- Opening Delimiter -
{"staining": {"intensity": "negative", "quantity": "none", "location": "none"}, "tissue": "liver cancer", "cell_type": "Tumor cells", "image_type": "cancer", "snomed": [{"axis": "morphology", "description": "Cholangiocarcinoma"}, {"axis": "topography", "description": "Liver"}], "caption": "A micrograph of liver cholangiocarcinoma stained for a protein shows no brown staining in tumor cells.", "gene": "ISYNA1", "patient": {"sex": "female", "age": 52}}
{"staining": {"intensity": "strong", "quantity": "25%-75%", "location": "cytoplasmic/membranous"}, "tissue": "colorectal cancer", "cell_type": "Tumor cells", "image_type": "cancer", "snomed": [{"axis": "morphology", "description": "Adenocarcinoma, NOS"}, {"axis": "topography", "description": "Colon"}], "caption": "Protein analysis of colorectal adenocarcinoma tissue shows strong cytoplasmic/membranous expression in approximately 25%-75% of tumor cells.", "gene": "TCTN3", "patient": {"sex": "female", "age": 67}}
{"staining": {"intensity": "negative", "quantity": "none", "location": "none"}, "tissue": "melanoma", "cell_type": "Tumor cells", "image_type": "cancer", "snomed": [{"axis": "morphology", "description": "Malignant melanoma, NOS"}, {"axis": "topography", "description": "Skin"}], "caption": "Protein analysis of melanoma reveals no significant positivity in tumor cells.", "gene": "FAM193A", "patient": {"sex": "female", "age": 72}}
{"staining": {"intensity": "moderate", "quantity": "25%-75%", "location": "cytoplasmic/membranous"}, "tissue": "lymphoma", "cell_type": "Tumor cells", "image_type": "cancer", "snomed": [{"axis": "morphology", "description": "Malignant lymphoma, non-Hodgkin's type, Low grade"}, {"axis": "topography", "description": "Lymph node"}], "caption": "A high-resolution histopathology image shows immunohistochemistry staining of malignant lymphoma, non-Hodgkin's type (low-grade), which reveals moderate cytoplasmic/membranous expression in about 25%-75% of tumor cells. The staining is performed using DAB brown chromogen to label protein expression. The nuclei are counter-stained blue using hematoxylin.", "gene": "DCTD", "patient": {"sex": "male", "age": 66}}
- Closing Delimiter -
_TASK GOAL_
Where a line above contains the word "none", show that line.

_ANSWER SPACE_
{"staining": {"intensity": "negative", "quantity": "none", "location": "none"}, "tissue": "liver cancer", "cell_type": "Tumor cells", "image_type": "cancer", "snomed": [{"axis": "morphology", "description": "Cholangiocarcinoma"}, {"axis": "topography", "description": "Liver"}], "caption": "A micrograph of liver cholangiocarcinoma stained for a protein shows no brown staining in tumor cells.", "gene": "ISYNA1", "patient": {"sex": "female", "age": 52}}
{"staining": {"intensity": "negative", "quantity": "none", "location": "none"}, "tissue": "melanoma", "cell_type": "Tumor cells", "image_type": "cancer", "snomed": [{"axis": "morphology", "description": "Malignant melanoma, NOS"}, {"axis": "topography", "description": "Skin"}], "caption": "Protein analysis of melanoma reveals no significant positivity in tumor cells.", "gene": "FAM193A", "patient": {"sex": "female", "age": 72}}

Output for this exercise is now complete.